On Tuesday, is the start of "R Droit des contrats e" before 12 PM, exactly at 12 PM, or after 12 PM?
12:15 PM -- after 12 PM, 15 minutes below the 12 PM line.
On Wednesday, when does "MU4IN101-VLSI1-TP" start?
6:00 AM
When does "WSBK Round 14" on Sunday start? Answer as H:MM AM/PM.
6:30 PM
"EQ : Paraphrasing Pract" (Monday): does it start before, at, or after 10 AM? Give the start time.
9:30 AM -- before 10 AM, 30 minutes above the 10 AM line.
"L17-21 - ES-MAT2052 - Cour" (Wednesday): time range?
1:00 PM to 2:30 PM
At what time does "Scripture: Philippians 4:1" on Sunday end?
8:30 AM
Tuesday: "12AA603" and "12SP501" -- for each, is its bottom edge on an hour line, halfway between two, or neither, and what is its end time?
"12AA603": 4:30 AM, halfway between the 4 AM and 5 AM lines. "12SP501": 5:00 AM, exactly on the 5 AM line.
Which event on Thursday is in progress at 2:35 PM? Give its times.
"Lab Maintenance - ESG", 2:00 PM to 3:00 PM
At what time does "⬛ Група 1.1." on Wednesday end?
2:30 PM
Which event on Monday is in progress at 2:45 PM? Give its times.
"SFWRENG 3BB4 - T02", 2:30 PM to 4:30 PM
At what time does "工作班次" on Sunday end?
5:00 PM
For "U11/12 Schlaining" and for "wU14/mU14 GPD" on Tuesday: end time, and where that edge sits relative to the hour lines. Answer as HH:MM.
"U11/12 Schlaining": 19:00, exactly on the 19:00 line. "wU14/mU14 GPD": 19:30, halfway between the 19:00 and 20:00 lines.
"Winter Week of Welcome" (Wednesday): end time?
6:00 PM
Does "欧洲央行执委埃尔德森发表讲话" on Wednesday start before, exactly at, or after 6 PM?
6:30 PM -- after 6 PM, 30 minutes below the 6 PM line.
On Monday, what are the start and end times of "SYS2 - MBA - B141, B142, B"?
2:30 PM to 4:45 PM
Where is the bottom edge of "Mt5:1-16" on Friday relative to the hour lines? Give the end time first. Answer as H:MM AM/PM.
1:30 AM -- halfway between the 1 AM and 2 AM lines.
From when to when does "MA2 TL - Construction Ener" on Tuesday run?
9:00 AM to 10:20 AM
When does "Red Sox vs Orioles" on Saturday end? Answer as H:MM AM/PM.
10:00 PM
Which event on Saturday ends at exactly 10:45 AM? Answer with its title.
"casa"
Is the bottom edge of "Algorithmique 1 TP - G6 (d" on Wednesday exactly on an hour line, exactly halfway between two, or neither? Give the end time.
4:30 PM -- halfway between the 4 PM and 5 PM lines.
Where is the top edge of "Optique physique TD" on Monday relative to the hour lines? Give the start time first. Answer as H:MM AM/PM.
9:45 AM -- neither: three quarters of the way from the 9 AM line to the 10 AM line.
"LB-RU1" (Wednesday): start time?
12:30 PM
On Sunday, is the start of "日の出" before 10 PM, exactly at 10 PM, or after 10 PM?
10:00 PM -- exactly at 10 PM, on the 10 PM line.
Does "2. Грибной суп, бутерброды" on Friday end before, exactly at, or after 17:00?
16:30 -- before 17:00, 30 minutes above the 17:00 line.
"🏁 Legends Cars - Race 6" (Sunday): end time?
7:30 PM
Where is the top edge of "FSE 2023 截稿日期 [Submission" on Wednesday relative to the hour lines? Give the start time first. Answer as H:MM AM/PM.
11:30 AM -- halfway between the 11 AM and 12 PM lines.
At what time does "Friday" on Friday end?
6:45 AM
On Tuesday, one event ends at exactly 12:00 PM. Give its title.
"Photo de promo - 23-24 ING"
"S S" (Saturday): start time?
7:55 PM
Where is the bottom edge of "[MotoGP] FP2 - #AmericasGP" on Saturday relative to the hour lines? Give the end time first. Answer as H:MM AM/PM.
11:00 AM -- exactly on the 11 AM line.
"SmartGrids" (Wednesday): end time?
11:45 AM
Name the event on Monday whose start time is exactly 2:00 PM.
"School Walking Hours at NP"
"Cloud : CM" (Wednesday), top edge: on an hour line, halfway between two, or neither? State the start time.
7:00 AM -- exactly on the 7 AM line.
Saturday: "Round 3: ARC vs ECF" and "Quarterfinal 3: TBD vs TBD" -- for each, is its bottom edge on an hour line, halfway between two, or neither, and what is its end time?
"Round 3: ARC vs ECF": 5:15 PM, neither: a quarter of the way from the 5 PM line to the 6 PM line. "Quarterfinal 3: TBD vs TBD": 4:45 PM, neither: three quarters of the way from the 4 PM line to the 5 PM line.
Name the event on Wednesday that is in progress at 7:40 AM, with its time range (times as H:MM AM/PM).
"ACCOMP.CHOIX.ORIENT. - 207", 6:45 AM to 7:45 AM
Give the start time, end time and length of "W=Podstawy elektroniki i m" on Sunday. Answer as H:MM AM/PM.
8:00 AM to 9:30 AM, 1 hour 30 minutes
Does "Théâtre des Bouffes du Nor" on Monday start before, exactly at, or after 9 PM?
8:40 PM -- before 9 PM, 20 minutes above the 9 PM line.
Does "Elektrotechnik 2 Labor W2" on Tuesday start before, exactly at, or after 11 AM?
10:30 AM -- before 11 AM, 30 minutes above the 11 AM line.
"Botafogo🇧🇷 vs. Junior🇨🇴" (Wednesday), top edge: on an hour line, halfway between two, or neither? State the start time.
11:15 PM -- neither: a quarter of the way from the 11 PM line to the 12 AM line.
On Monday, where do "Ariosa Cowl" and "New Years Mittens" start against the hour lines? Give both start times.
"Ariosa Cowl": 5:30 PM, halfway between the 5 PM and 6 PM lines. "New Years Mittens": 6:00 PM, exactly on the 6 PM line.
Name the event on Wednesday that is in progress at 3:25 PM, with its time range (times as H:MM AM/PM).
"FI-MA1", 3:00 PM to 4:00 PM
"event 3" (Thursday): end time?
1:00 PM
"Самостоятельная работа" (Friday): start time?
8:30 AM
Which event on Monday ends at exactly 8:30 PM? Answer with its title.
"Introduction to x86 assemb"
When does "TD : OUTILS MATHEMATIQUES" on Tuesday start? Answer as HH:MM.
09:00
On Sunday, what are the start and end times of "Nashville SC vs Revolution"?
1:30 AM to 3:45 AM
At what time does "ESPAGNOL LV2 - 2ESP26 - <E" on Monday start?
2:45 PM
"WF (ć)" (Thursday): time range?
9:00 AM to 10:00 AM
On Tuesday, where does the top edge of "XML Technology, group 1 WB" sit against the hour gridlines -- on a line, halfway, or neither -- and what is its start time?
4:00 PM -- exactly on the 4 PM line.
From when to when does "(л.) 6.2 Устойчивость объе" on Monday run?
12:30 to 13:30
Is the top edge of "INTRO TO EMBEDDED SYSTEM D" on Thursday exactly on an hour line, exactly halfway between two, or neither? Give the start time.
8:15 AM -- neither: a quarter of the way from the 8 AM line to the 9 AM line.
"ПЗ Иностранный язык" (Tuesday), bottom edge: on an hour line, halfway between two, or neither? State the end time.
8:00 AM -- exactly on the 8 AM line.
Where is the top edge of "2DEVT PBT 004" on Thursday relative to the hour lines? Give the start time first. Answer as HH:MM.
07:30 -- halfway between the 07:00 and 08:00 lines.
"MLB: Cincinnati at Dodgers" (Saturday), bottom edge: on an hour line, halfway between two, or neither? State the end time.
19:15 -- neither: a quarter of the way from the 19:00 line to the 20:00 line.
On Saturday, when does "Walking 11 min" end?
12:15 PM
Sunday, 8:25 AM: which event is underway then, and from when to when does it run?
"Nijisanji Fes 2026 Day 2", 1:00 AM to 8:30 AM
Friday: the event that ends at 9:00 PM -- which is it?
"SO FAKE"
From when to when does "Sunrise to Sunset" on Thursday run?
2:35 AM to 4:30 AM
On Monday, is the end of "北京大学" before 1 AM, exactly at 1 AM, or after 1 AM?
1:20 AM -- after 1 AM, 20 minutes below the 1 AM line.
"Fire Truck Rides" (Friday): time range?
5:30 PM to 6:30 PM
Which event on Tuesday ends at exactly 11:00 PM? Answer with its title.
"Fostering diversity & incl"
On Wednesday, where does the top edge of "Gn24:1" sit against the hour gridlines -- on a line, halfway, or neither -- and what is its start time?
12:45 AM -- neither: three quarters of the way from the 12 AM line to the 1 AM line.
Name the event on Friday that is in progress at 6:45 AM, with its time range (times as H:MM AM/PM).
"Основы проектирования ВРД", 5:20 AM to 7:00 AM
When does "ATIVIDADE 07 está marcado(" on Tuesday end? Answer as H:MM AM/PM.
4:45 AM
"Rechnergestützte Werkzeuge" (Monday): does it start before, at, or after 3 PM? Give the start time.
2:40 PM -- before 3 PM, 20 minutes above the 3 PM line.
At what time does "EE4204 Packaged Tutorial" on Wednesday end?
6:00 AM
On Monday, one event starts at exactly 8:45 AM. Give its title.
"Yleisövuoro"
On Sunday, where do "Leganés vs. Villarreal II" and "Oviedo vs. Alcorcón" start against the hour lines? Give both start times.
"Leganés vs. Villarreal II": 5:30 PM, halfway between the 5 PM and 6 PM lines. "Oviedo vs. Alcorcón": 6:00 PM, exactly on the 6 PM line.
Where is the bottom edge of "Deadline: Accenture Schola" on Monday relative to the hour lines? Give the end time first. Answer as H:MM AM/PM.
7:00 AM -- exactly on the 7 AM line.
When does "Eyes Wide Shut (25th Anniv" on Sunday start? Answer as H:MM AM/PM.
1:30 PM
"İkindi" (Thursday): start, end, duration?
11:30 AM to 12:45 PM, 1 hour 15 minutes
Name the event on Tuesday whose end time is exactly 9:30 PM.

:: Task brief ::
Arrange the records that begin with the line containing "after 9 PM?" and end with the line containing "11:15 PM -- neither: a" as a two-column CSV headed entry and reply. Give one row per record, with its text and its answer each in a single quoted field and line breaks replaced by spaces.

:: Result for this task ::
entry,reply
"Does ""Théâtre des Bouffes du Nor"" on Monday start before, exactly at, or after 9 PM?","8:40 PM -- before 9 PM, 20 minutes above the 9 PM line."
"Does ""Elektrotechnik 2 Labor W2"" on Tuesday start before, exactly at, or after 11 AM?","10:30 AM -- before 11 AM, 30 minutes above the 11 AM line."
"""Botafogo🇧🇷 vs. Junior🇨🇴"" (Wednesday), top edge: on an hour line, halfway between two, or neither? State the start time.","11:15 PM -- neither: a quarter of the way from the 11 PM line to the 12 AM line."